But for campaign games, like Gloomhaven, Sword & Sorcery, and PACG, my main reason to play is to experience the story and character progression. I don't want to have to replay every scenario two or three times to win it, especially since playing a complete campaign is already a big time investment, and having to replay scenario feels like a waste of time. I'm completely fine with having a success rate of 100% (or almost) for campaign games.
Regardless of the type of game, I still want my choices to matter: to me, no game can justify a turn 2 loss due to randomness with no player agency!
*Obviously, the actual first and foremost reason to play coop games in general is for the camaraderie and fun!

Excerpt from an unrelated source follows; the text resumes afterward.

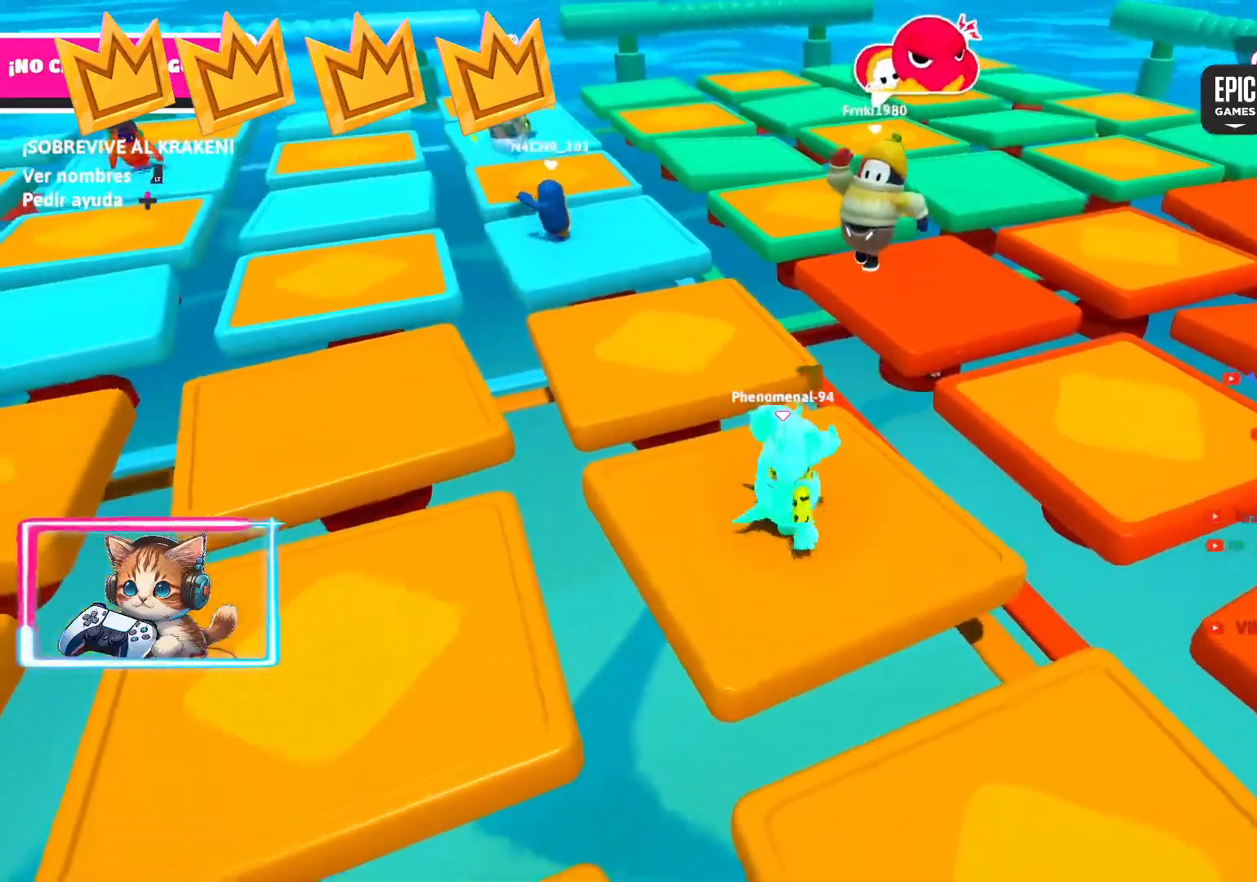
{"buttons": ["R1"], "left_stick": "up-left", "right_stick": "center", "events": [[17, "left_stick", "center"], [67, "left_stick", "down-left"], [150, "left_stick", "down-right"], [233, "left_stick", "up-right"], [317, "left_stick", "up-left"], [333, "R1", "down"]]}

We don't know how much space a scenario takes up.
Mike mentions that each scenario is a two-page spread. So, for Core, if the pictured scenario 0 really starts on page 6, that would mean a maximum of 9 scenarios for the 24-page storybook. For Curse, if the first scenario is on page 2, that's a maximum of 23 scenarios for the 48-page storybook.
I'll have to admit, being used to 30+ scenario APs, this (seemingly?) low number of scenarios has me a bit worried. Still, I'm reserving final judgment until I get the actual products/ official confirmation.

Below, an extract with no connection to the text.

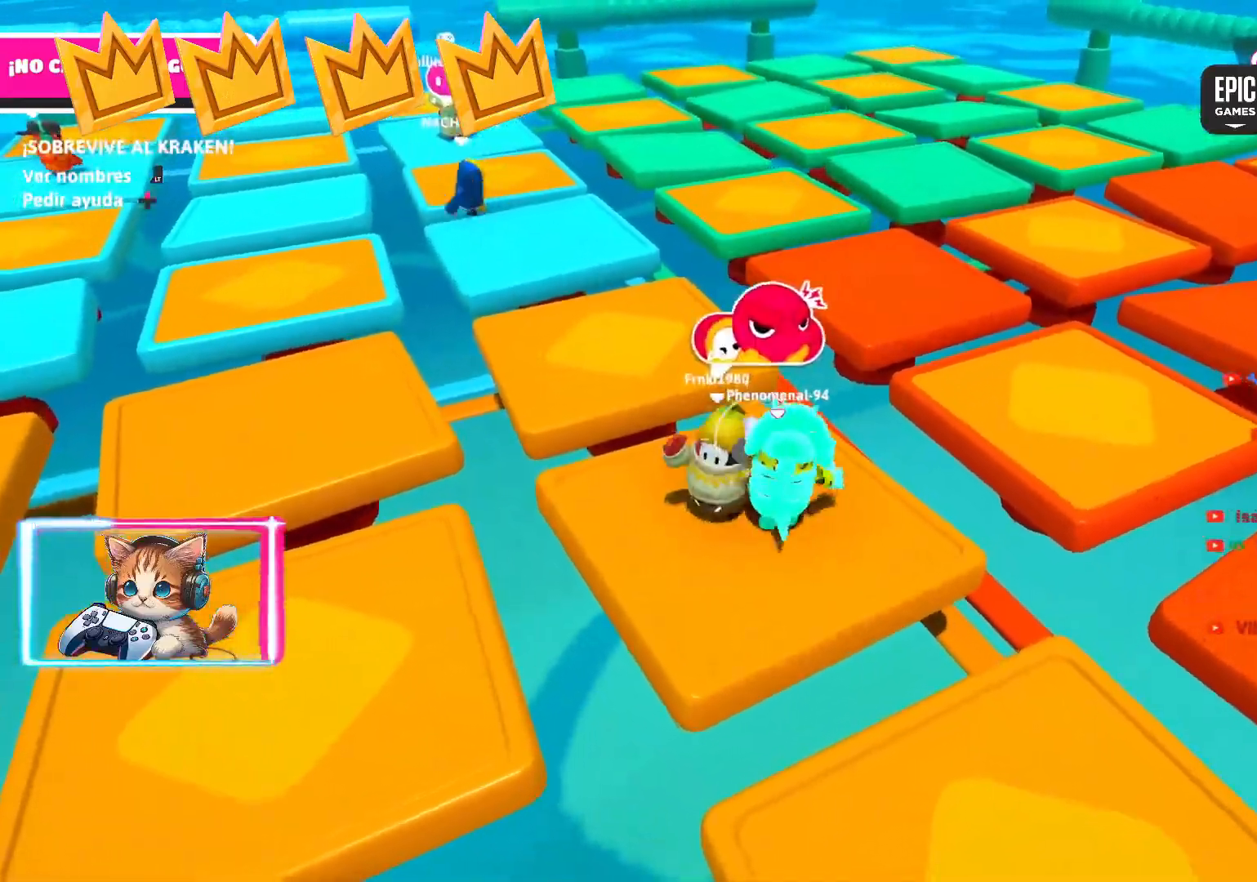
{"buttons": ["R1"], "left_stick": "up-left", "right_stick": "center", "events": [[33, "left_stick", "up-right"], [117, "left_stick", "left"], [383, "left_stick", "up-left"]]}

I can't help but notice that a lot of cards previewed in this blog use the names and images of existing cards, but they all have different powers to the original in some way. How does that fit with the previously-mentioned design policy that cards with differing powers should be uniquely named? Will it be possible for players to have two cards in hand with the same name but differing powers, or will there be errata released for a lot of older cards to bring them in line with the Core version?
I feel the latter could be problematic for Organized Play? (-"A Wisdom check, I'll play my Sage to add 1d6." -"Sorry, the Sage can't do that anymore." -"In that case, I'll play my Teamster to add 1d6." -"Sorry, the Teamster doesn't do that anymore either. Didn't you bring and read the mandatory 250-page errata along with your 110-card Class Deck?")

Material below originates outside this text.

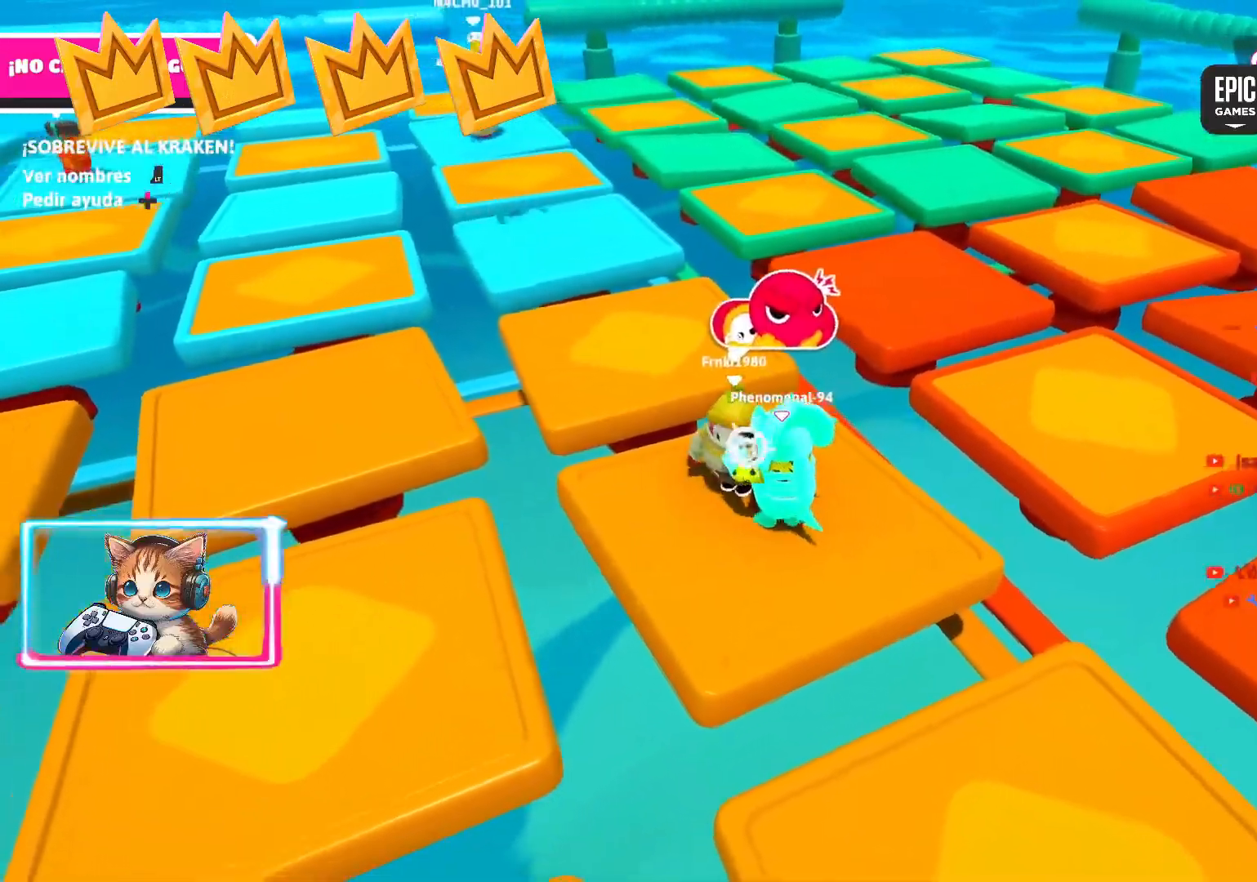
{"buttons": ["R1"], "left_stick": "up", "right_stick": "center", "events": [[233, "left_stick", "up"]]}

The way my group plays these cards, if you aren't required to "do an action" with the displayed card (recharge, discard, etc.), displaying it and immediately using an optional power counts as a single "use" of the card, so can be done in response to a situation.
So, Winds of Vengeance, Fire Shield, Chalice of Ozem, and Sphere of Fire could all be displayed and used immediately. Since the Brutalized Flesh Golem requires a recharge, it could not.
Another example would be the Hunter Class Deck Cohort, Pygmy Ankylosaur, which has both of these powers:
-While displayed, you may reduce all damage dealt to you by 1.
So we would allow a player to display and use the first power in response to taking damage, but not the second power.
Card layout-wise, I really feel the "hour" and the "traits" locations on the cards should have been switched. Now, when holding a hand of cards, the traits will be mostly hidden.
Also seems like there's more "unused" space on the card. I hope the size of the text in the Powers box won't be smaller than on the current cards.
Mike Selinker wrote:
What about WotR Seelah's Wardstone Sentry power, "When another character encounters a monster that has the Cultist or Demon trait, you may immediately move to his location."? Should that be changed to "flip over", or can you temp close your location then move to the villain's location if it has one of those two traits?